The present study investigated the direct action of propofol on guinea pig basilar arterial rings and the possible underlying mechanisms. Arterial rings, with and without endothelium, were mounted in an organ bath and connected to an isometric tension recording system. The effects of propofol (0.63-20 micrograms/mL) were compared with those of Intralipid (n = 13) after equilibration and precontraction by 5-hydroxytryptamine (5-HT). In another group (n = 8), after pretreatment with either propofol (5 micrograms/mL) or Intralipid, a contraction by 35 mM KCl was obtained and compared.
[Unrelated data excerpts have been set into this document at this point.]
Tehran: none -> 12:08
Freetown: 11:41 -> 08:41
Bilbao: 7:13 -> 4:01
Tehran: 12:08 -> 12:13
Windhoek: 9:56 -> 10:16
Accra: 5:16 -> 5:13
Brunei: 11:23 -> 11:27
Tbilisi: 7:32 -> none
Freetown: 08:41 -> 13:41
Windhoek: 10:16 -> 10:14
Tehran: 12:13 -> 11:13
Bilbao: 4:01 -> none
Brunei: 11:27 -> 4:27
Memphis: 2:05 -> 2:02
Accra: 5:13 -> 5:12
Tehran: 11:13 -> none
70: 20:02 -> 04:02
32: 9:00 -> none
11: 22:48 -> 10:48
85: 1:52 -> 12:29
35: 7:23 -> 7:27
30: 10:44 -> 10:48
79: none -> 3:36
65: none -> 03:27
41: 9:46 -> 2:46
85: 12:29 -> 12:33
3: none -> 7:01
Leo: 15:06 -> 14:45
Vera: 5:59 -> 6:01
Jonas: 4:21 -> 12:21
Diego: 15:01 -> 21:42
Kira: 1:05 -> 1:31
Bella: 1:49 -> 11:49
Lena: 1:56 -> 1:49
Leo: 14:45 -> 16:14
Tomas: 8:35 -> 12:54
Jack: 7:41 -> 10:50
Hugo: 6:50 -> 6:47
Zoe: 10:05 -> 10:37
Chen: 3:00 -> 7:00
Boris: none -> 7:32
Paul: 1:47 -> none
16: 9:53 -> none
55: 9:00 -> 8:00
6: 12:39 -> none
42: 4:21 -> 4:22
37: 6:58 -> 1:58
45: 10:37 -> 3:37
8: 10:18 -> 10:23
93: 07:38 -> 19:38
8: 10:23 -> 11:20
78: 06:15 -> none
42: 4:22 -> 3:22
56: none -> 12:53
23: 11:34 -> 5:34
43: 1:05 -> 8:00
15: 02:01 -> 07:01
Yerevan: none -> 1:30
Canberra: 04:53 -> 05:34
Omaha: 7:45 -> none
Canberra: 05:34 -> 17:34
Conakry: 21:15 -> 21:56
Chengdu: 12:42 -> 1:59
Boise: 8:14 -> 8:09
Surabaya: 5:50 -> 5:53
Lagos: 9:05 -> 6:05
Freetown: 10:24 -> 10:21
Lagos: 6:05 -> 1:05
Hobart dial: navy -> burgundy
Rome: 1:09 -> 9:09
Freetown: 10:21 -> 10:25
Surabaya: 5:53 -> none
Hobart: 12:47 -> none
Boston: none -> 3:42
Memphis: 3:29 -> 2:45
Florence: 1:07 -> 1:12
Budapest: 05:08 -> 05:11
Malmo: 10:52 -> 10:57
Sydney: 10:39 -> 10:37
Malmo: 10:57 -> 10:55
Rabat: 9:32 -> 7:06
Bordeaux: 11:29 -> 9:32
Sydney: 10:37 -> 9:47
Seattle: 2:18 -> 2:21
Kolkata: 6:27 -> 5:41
Another group (n = 12) were incubated in Ca(2+)-free Krebs buffer and after depolarization by 45 mM KCl, a dose-response curve to CaCl2 was obtained to compare the effect of propofol (5 micrograms/mL) and Intralipid on the influx of Ca2+. Finally, in Ca(2+)-free Krebs buffer, the effect of Intralipid or propofol on 5-HT-evoked contractions (n = 6) were assessed. Propofol caused significant dilation with or without endothelium present, inhibited KCl-induced contraction, and significantly lowered the dose-response curve for CaCl2. In Ca(2+)-free Krebs buffer, propofol significantly inhibited 5-HT-evoked contraction, which is dependent on intracellular Ca(2+)-release. In conclusion, propofol inhibited vaso-constriction and induced vasodilation by mechanisms consistent with reduced extracellular calcium influx and suppressed intracellular calcium release.